== Goal ==
Copy out the rows in the part that opens with the line containing "hotdog slices in" and closes with the line containing "[137, 131, 239, 218]", both ends included, with every line unchanged.

──────────────────────────────

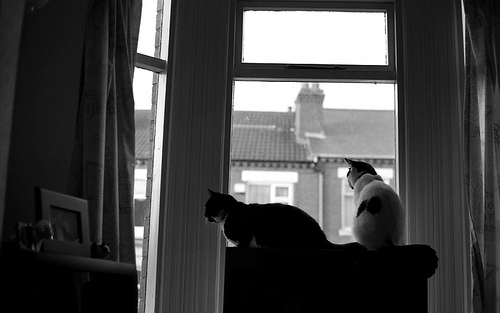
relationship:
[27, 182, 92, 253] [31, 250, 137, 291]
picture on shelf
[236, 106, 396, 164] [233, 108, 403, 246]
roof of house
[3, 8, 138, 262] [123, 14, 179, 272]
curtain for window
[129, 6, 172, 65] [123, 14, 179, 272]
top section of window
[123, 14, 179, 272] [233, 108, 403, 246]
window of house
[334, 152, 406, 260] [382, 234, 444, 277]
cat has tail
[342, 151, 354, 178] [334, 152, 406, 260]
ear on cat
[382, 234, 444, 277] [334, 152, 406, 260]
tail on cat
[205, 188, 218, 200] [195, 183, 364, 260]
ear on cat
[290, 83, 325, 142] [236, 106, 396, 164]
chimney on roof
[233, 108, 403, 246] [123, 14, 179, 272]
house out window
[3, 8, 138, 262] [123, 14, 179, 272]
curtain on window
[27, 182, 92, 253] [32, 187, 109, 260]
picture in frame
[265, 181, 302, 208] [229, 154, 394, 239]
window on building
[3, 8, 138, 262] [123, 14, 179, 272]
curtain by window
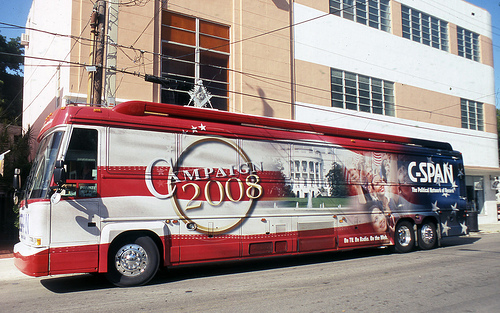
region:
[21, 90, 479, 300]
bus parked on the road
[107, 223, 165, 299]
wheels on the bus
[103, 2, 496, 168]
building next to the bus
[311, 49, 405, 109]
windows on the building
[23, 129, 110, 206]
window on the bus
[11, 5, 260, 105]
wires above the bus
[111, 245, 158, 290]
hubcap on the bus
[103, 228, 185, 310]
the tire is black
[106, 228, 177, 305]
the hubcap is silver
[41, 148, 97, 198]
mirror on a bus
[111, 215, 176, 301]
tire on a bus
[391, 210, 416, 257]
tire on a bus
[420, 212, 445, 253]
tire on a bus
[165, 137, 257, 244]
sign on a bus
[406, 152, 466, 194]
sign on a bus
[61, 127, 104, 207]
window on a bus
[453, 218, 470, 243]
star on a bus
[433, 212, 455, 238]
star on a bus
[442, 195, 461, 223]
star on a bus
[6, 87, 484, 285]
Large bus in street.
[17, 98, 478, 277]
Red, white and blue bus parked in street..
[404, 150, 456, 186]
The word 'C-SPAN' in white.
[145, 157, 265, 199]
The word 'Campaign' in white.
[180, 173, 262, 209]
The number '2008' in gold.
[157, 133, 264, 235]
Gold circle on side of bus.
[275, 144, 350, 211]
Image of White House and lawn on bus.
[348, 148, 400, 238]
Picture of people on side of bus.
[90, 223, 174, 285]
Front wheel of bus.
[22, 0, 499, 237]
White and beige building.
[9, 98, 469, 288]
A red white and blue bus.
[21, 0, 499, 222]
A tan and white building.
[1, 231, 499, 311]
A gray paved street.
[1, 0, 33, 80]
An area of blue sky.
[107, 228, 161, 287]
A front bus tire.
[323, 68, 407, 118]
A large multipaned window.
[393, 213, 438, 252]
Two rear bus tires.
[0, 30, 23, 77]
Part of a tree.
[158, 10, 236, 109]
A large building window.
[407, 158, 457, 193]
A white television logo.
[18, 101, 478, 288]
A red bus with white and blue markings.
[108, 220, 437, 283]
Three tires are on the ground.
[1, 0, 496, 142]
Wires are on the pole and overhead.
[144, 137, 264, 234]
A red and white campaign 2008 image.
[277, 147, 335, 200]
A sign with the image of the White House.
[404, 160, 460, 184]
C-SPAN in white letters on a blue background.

──────────────────────────────

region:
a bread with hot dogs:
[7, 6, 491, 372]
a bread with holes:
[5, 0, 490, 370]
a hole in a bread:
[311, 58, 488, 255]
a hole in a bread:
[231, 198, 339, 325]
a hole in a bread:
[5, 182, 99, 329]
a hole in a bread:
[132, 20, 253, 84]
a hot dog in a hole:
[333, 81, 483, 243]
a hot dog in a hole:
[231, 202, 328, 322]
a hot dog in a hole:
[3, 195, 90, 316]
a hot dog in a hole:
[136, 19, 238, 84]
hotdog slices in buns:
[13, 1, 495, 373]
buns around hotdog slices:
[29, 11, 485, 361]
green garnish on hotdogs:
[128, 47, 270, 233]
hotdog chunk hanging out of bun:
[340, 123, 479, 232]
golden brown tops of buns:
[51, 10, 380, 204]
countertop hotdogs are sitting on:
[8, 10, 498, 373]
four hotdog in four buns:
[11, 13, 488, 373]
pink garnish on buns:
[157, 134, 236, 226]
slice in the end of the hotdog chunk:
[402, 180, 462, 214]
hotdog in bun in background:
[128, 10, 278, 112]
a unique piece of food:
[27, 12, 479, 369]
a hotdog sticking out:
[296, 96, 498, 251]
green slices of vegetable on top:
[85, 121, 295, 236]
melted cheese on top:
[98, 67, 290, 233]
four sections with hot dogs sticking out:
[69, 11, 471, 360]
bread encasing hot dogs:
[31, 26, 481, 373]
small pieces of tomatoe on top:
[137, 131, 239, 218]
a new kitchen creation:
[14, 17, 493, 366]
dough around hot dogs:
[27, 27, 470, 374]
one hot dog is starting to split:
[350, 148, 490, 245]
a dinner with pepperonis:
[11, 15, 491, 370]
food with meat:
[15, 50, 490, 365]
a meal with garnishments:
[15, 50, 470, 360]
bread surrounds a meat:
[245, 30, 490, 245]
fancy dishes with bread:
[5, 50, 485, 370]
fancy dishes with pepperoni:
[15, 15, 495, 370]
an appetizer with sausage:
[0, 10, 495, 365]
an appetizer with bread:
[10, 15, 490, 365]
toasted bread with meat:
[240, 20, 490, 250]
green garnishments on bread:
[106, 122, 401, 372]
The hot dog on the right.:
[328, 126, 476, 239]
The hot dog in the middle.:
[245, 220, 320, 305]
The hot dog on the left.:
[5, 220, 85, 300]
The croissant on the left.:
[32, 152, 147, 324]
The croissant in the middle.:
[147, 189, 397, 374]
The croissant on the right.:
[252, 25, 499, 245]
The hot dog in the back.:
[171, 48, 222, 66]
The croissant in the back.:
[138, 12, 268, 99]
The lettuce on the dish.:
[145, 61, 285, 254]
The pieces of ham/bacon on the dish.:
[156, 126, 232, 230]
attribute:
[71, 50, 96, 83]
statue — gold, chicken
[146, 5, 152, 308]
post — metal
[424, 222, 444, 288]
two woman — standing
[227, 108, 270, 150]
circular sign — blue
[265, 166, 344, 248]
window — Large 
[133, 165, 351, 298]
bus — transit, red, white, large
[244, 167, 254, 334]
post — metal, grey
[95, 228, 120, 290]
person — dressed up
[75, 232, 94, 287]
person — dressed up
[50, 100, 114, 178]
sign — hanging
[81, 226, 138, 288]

──────────────────────────────

== Result ==
hotdog slices in buns:
[13, 1, 495, 373]
buns around hotdog slices:
[29, 11, 485, 361]
green garnish on hotdogs:
[128, 47, 270, 233]
hotdog chunk hanging out of bun:
[340, 123, 479, 232]
golden brown tops of buns:
[51, 10, 380, 204]
countertop hotdogs are sitting on:
[8, 10, 498, 373]
four hotdog in four buns:
[11, 13, 488, 373]
pink garnish on buns:
[157, 134, 236, 226]
slice in the end of the hotdog chunk:
[402, 180, 462, 214]
hotdog in bun in background:
[128, 10, 278, 112]
a unique piece of food:
[27, 12, 479, 369]
a hotdog sticking out:
[296, 96, 498, 251]
green slices of vegetable on top:
[85, 121, 295, 236]
melted cheese on top:
[98, 67, 290, 233]
four sections with hot dogs sticking out:
[69, 11, 471, 360]
bread encasing hot dogs:
[31, 26, 481, 373]
small pieces of tomatoe on top:
[137, 131, 239, 218]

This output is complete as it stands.